Today and during the Sacred Triduum, the Matins and Lauds of the Divine Office are often sung in a haunting service known as the Tenebrae service (“tenebrae” meaning “shadows”), which is basically a funeral service for Jesus. During the Matins on Good Friday, one by one, fifteen candles are extinguished in the Church, leaving the congregation in total darkness, and in a silence that is punctuated at the end by the strepitus — a clattering, banging sound meant to evoke the convulsion of nature at the death of Christ.
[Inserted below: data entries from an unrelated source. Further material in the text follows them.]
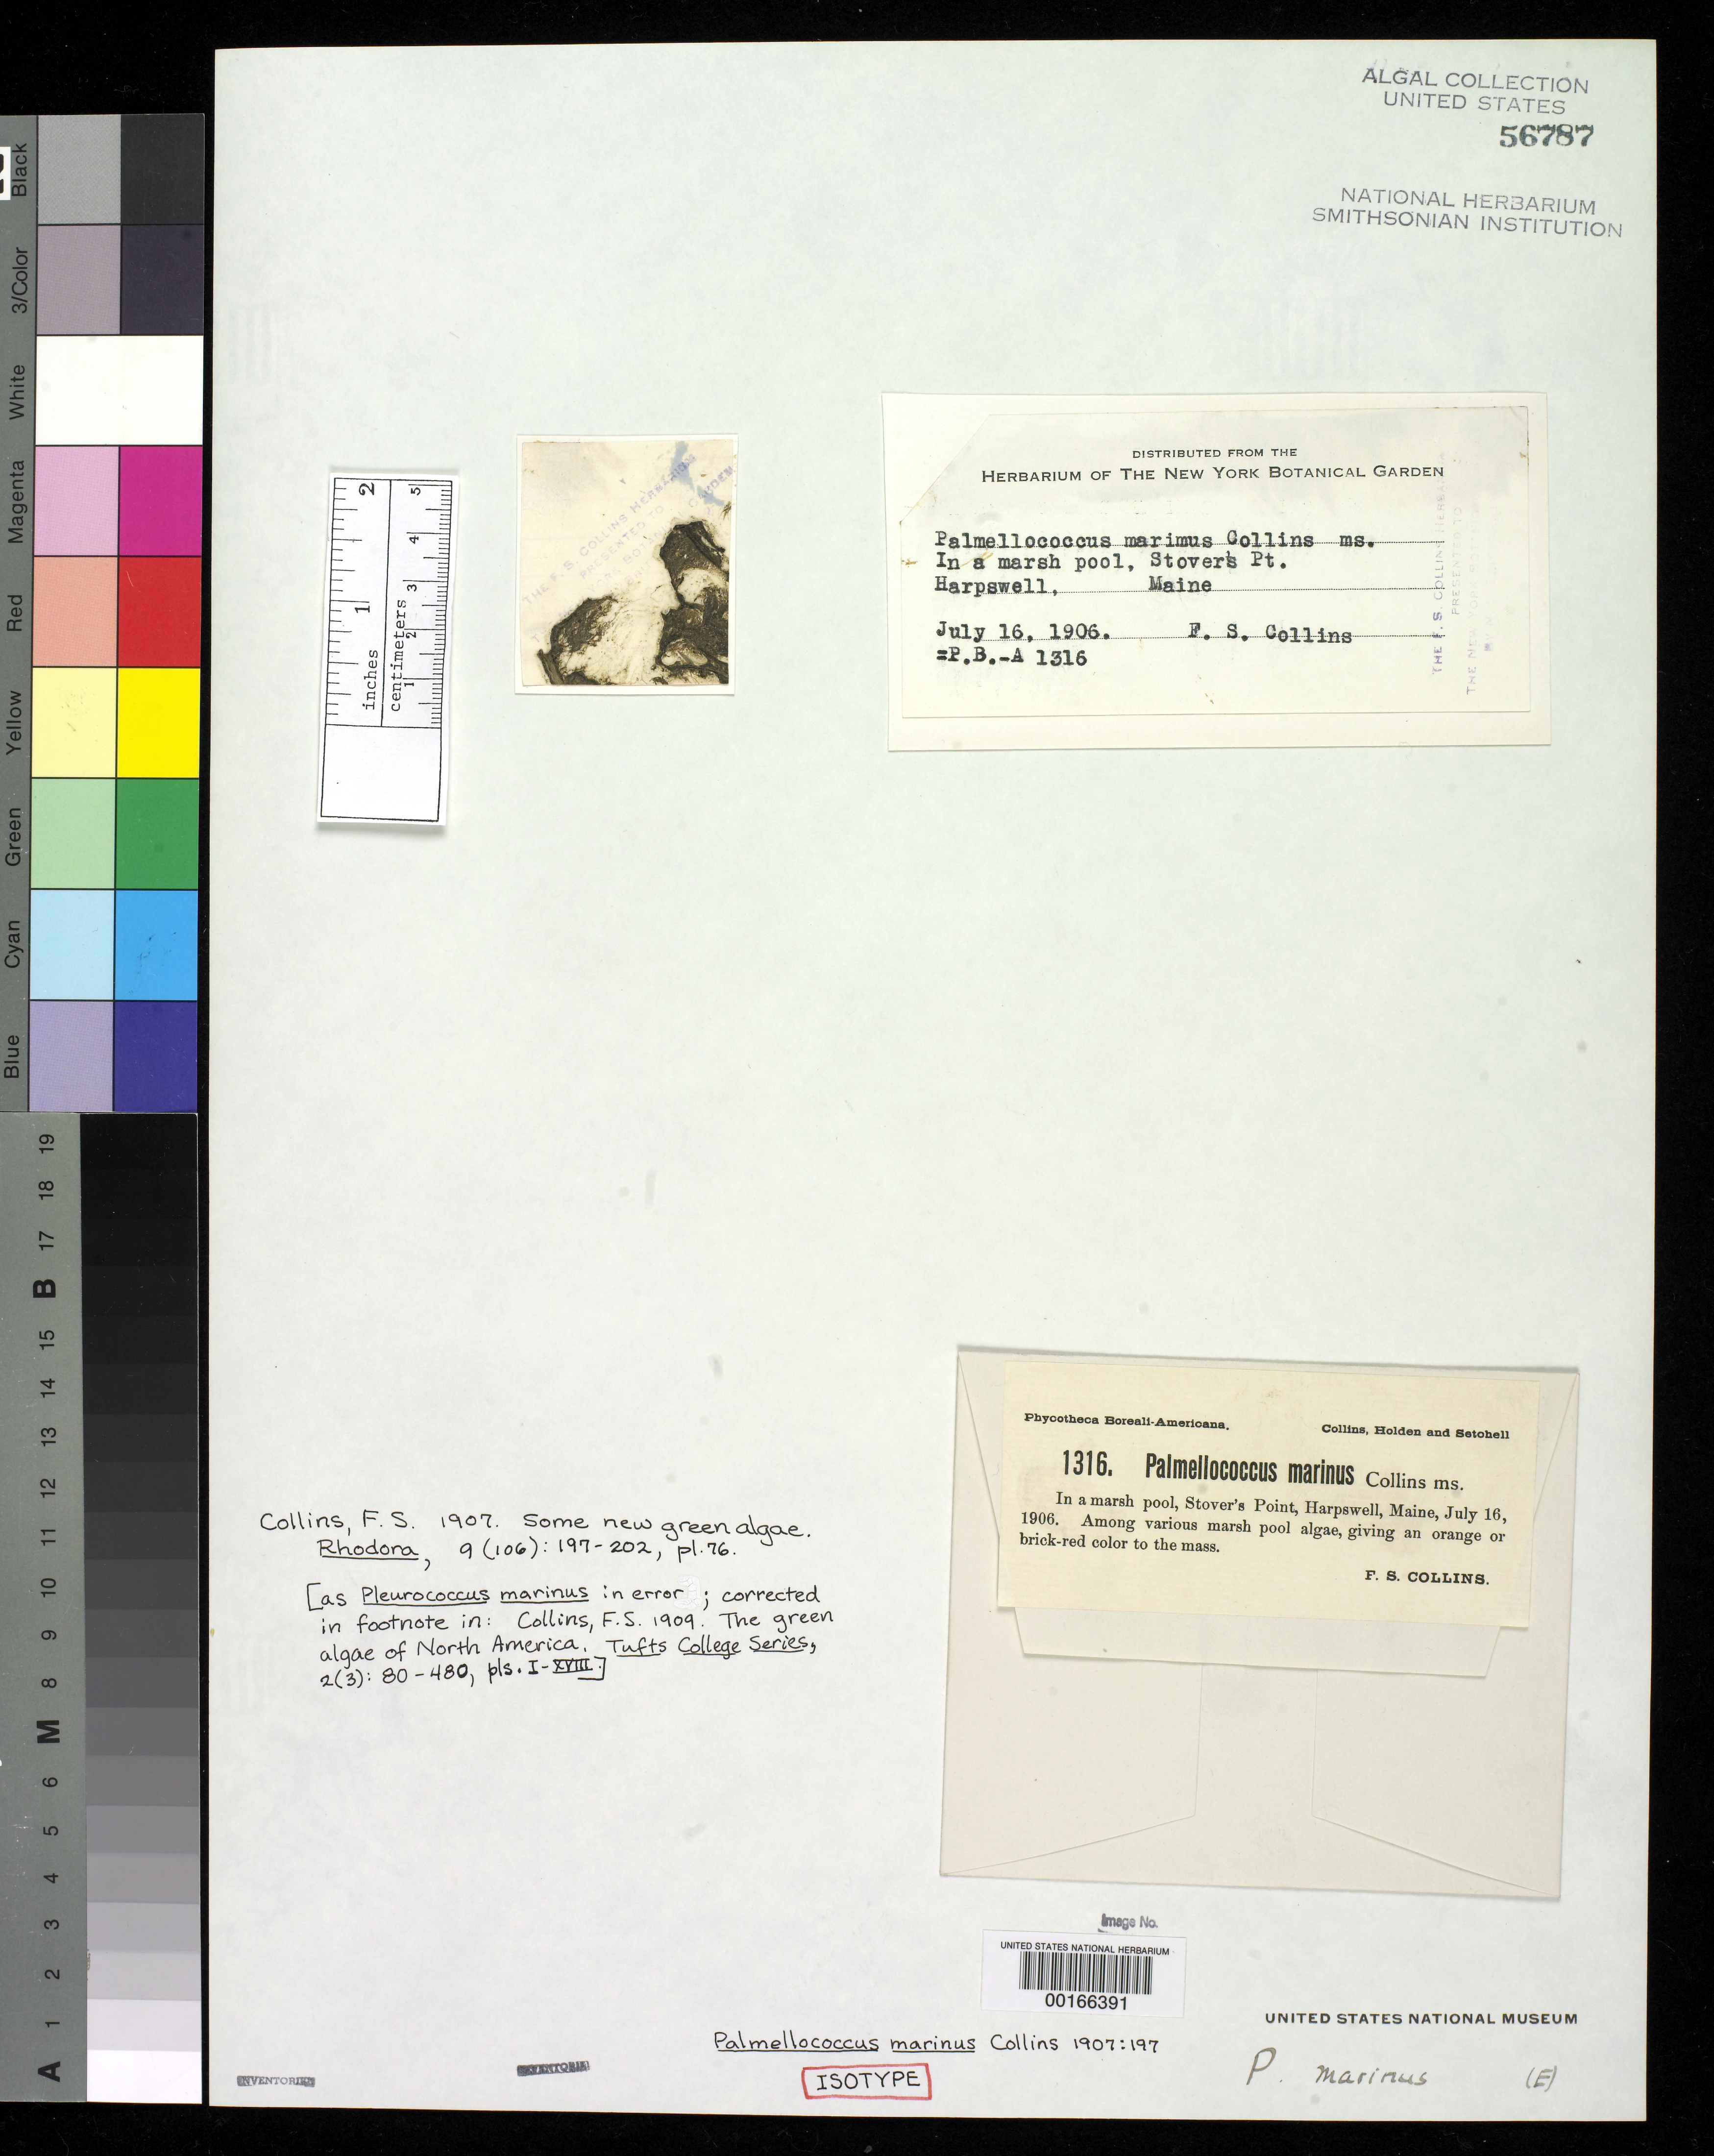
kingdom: Plantae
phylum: Chlorophyta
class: Trebouxiophyceae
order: Oocystales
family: Oocystaceae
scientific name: Palmellococcus marinus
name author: Collins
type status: Isotype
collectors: F. Collins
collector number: PB-A 1316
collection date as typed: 16 Jul 1906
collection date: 1906-07-16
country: United States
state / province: Maine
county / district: Cumberland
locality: Harpswell, Stover's Point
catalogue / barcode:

It has also been described as the sound of the tomb door closing.
During the Triduum, the Matins and Lauds readings come from the following day’s readings each night because the hours of Matins and Lauds were pushed back so that the public might better participate during these special three days (i.e., the Matins and Lauds readings heard at Spy Wednesday’s tenebrae service are those for Maundy Thursday, the readings for Maundy Thursday’s tenebrae service are from Good Friday, and Good Friday’s readings are from Holy Saturday’s Divine Office).
Legend says that the tree upon which Judas hanged himself was the Cercis siliquastrum — a tree that is now known as the “Judas Tree.” It is a beautiful tree, native to the Mediterranean region, with brilliant deep pink flowers in the spring — flowers that are said to have blushed in shame after Judas’s suicide.
1 St. Matthew attributes this prophecy to Jeremias in Matthew 27:9, “Then was fulfilled that which was spoken by Jeremias the prophet, saying: And they took the thirty pieces of silver, the price of him that was prized, whom they prized of the children of Israel.” It is assumed that he was reading the prophecies of Jeremias and Zacharias together because of the latter’s allusions to Israel being as a piece of clay in a potter’s hands (Jeremias 18:1-10, Jeremias 32:6-9, Jeremias 19:1-13) and how this relates to Israel’s fate as typified by Judas’s body bursting open, etc.